Start of Block

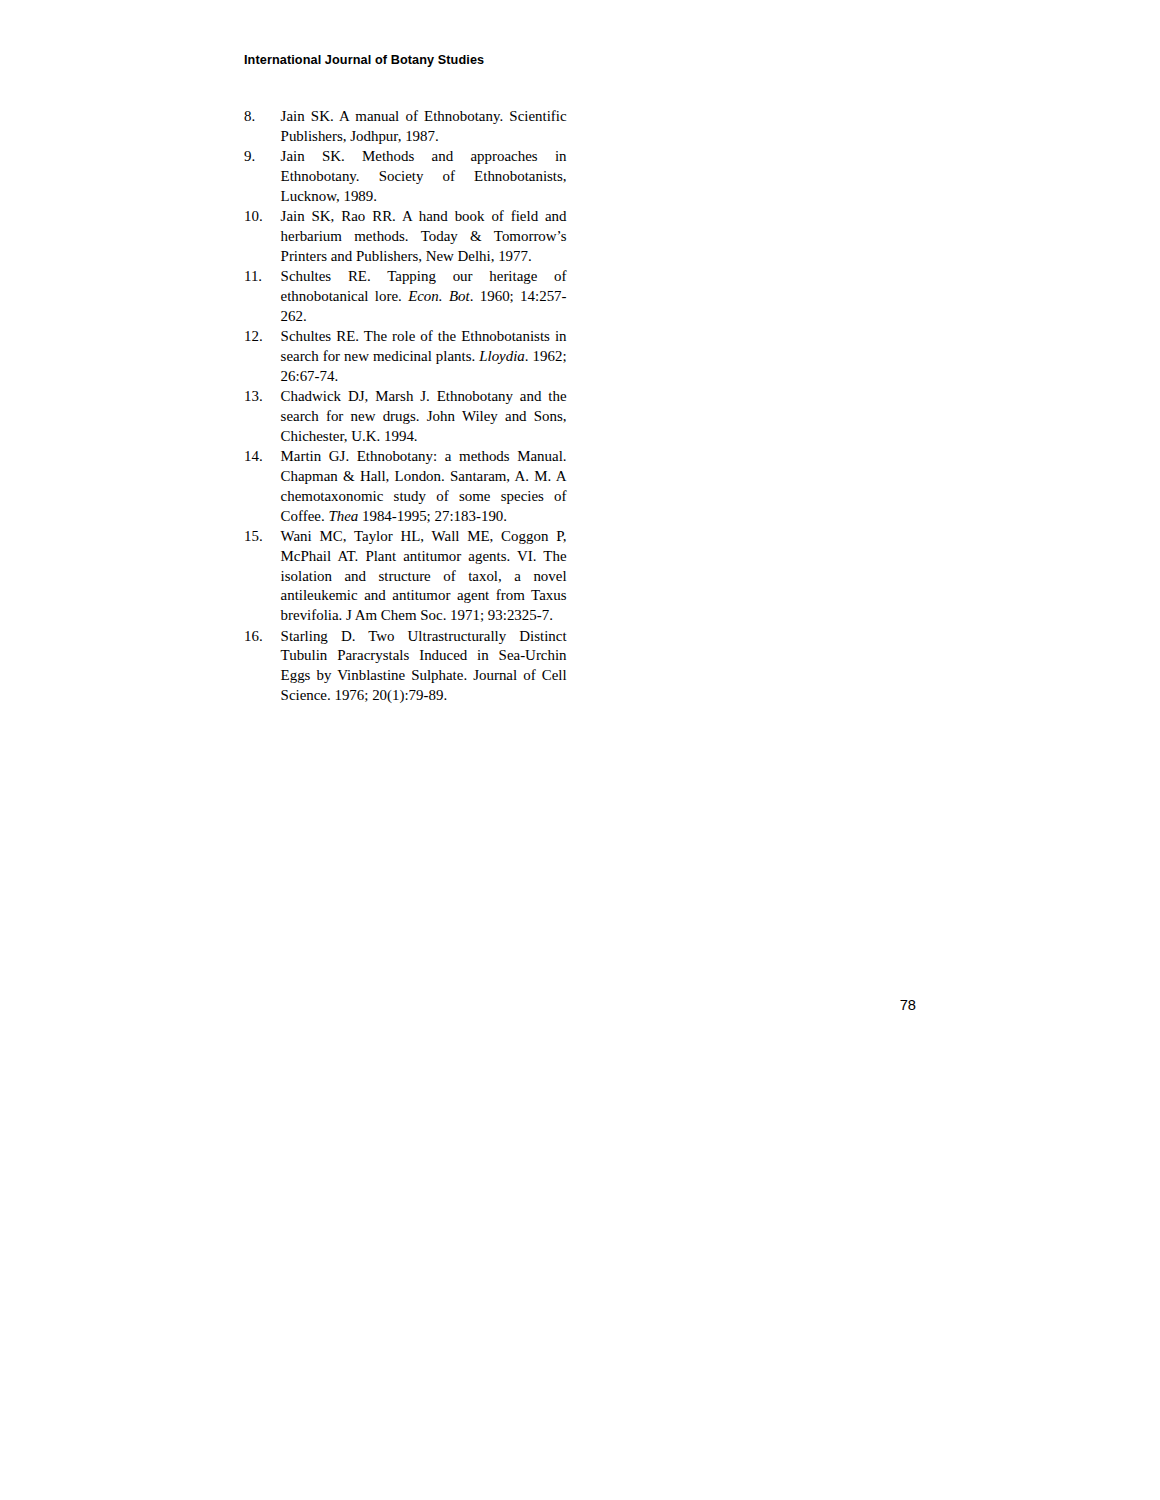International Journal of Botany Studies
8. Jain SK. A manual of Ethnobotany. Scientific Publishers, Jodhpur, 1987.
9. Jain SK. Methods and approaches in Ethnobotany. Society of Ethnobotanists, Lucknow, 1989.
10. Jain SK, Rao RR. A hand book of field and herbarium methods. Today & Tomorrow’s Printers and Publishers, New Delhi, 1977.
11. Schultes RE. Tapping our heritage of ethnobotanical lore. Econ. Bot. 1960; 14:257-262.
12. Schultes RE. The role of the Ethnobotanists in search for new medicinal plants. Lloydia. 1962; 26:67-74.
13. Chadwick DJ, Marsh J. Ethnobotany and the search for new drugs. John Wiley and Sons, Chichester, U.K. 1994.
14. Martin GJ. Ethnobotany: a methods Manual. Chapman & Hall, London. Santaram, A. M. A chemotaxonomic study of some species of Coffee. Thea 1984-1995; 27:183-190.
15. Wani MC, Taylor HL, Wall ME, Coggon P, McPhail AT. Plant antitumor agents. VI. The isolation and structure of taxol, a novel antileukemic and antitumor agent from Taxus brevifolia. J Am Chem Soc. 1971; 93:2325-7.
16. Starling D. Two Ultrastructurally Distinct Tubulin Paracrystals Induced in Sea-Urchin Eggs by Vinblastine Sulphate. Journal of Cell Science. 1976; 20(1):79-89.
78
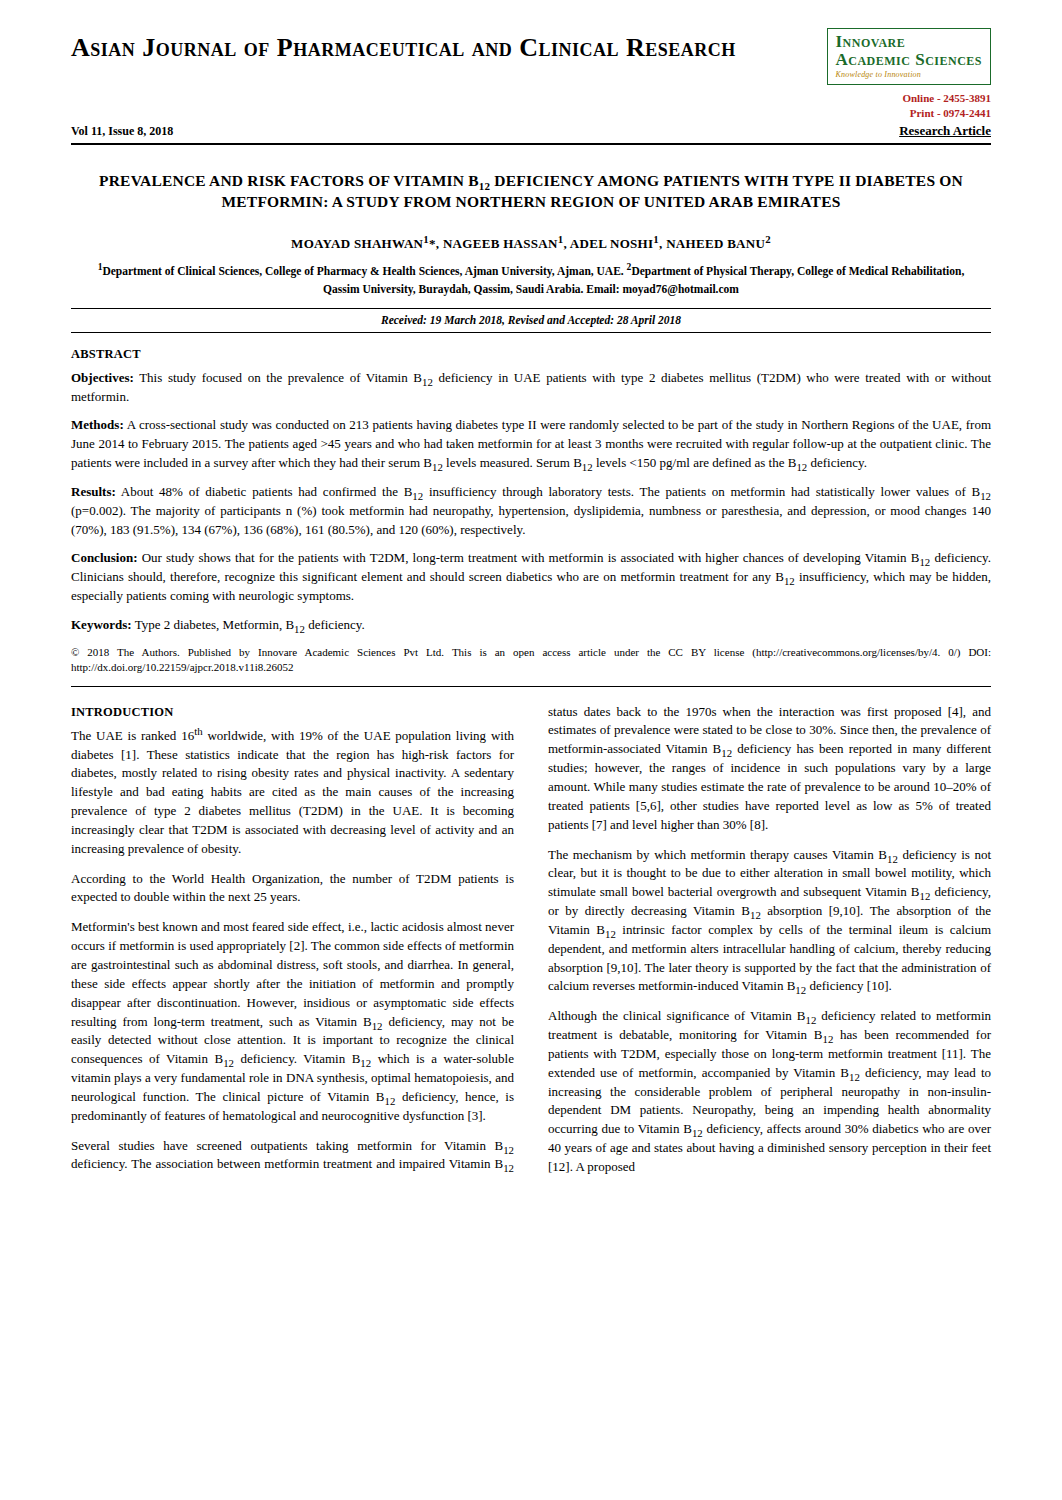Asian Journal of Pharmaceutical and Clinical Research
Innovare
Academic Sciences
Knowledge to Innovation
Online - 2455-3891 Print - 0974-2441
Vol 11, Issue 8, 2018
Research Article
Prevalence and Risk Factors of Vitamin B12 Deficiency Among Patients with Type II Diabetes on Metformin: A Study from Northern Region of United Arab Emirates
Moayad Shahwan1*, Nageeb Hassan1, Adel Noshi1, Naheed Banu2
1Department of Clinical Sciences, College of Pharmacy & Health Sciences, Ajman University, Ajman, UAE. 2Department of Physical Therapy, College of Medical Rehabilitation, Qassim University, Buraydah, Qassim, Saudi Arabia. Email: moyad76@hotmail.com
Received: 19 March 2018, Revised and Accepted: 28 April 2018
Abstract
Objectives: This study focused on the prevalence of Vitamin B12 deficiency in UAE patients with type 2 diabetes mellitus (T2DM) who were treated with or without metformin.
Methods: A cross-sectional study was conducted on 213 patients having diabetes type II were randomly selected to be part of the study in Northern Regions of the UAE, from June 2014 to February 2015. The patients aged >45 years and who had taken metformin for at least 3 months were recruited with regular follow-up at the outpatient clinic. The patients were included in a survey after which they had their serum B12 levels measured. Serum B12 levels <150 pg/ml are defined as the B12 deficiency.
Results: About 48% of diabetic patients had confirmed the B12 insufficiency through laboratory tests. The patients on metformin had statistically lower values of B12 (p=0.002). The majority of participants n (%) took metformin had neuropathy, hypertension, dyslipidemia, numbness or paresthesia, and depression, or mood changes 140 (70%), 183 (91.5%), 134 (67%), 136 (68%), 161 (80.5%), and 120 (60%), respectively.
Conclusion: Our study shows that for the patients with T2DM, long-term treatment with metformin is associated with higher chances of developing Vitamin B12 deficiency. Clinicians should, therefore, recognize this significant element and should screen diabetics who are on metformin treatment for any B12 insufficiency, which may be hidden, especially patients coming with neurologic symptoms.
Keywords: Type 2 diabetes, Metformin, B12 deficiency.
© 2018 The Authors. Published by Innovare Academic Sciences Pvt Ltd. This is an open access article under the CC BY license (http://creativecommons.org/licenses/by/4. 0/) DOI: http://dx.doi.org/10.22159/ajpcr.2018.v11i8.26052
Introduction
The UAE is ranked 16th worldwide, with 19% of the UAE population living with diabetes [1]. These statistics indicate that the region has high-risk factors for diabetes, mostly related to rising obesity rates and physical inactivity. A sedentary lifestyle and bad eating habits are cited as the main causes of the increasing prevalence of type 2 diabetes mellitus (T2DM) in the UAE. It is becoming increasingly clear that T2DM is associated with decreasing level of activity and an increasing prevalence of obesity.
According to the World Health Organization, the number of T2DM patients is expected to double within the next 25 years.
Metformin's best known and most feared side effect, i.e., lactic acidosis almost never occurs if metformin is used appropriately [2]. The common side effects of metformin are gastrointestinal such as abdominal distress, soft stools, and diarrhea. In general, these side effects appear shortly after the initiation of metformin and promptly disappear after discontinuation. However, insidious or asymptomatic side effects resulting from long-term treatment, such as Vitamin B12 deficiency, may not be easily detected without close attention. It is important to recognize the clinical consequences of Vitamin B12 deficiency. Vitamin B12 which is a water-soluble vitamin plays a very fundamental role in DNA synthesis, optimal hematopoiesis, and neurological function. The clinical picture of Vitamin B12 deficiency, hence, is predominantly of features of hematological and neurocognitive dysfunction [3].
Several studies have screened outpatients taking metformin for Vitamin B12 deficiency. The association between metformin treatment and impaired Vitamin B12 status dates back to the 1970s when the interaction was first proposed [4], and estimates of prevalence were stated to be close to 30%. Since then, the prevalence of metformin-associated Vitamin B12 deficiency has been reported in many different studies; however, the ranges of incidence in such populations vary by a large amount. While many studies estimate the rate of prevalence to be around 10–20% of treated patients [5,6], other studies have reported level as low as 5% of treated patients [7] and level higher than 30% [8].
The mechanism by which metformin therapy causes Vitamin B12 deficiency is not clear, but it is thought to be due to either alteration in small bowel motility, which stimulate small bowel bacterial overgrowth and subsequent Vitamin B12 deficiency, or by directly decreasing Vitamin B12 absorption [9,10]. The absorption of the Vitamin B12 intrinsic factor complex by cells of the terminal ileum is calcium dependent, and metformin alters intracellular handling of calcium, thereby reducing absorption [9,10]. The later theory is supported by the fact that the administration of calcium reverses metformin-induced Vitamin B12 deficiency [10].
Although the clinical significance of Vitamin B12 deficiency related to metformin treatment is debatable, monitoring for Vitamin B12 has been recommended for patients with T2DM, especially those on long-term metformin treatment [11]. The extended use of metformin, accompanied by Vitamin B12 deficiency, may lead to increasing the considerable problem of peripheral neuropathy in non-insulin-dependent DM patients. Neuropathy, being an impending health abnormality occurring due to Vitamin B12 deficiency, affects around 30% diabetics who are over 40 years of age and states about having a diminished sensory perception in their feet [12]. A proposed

End of Block

> **What you are asked to do**
Could you write out, exactly as they stand, only the lines above that begin at the line with "Received: 19 March" and stop after the line with "Introduction"?

> **Task output**
Received: 19 March 2018, Revised and Accepted: 28 April 2018
Abstract
Objectives: This study focused on the prevalence of Vitamin B12 deficiency in UAE patients with type 2 diabetes mellitus (T2DM) who were treated with or without metformin.
Methods: A cross-sectional study was conducted on 213 patients having diabetes type II were randomly selected to be part of the study in Northern Regions of the UAE, from June 2014 to February 2015. The patients aged >45 years and who had taken metformin for at least 3 months were recruited with regular follow-up at the outpatient clinic. The patients were included in a survey after which they had their serum B12 levels measured. Serum B12 levels <150 pg/ml are defined as the B12 deficiency.
Results: About 48% of diabetic patients had confirmed the B12 insufficiency through laboratory tests. The patients on metformin had statistically lower values of B12 (p=0.002). The majority of participants n (%) took metformin had neuropathy, hypertension, dyslipidemia, numbness or paresthesia, and depression, or mood changes 140 (70%), 183 (91.5%), 134 (67%), 136 (68%), 161 (80.5%), and 120 (60%), respectively.
Conclusion: Our study shows that for the patients with T2DM, long-term treatment with metformin is associated with higher chances of developing Vitamin B12 deficiency. Clinicians should, therefore, recognize this significant element and should screen diabetics who are on metformin treatment for any B12 insufficiency, which may be hidden, especially patients coming with neurologic symptoms.
Keywords: Type 2 diabetes, Metformin, B12 deficiency.
© 2018 The Authors. Published by Innovare Academic Sciences Pvt Ltd. This is an open access article under the CC BY license (http://creativecommons.org/licenses/by/4. 0/) DOI: http://dx.doi.org/10.22159/ajpcr.2018.v11i8.26052
Introduction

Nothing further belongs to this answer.